Octopus n'a qu'à bien se tenir
Entre des personnages mécaniques (Kara Hayward) et des séquences programmatiques (petite danse libératrice au coin du feu) : l’épisode réalisé par So Yong Kim prétend plier des codes, mais ne fait qu'assener à la place d’autres clichés qui rendent le récit inconséquent et étouffe sa portée politique. En reste la prévisible, mais honnête conclusion qui écoute (enfin) un peu son personnage principal pour l'embrasser avec tendresse et douceur.
Note : 2,5/5
ROAR : un Rugissement mitigé ?
Malgré certains très bons épisodes, la série Roar échoue là où elle veut se démarquer. En essayant de proposer une relecture de genre (western, policier, horreur et d'autres) la série se perd dans son intention. L'élément surnaturel ou dystopique est soit trop vite éludé, soit trop étouffant, empêchant certains épisodes de réellement prendre de l'ampleur et/ou d'écouter leurs personnages.
La plupart des épisodes sont bien trop courts pour explorer convenablement les thèmes abordés, souvent trop ambitieux. Néanmoins, la dimension anthologique de la série lui permet d'offrir des conclusions différentes à chaque fois et de s'éloigner du happy-end convenu pour ce genre de série sur l'émancipation.

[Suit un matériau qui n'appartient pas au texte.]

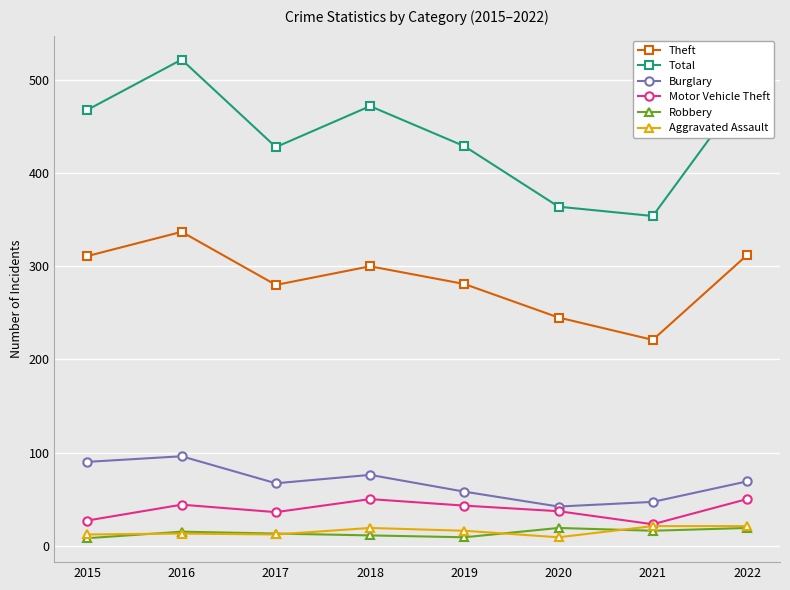

The value of Aggravated Assault at 2016 is 13. True or false?

True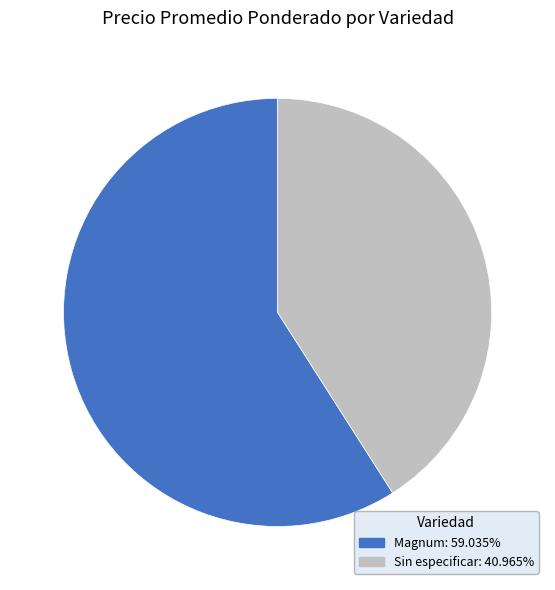

Is there any slice that represents more than half of the pie?

Yes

Roar est disponible en intégralité sur Apple TV+ depuis le 15 avril 2022
Dossier écrit par Chloé Chahnamian et Mathieu Pujebet
26/04/2022 à 16:12
Je me suis lancé et ai regardé les deux premiers épisodes. Format bien trop court pour être convaincant, le soufflé retombe aussi vite qu'il est monté, pour peu qu'il soit monté. Je ne pense pas aller plus loin.
24/04/2022 à 12:17
Merci de nous avoir signalé les deux meilleurs épisodes. Je les ai vus, ils m'ont convaincus de m'arrêter là.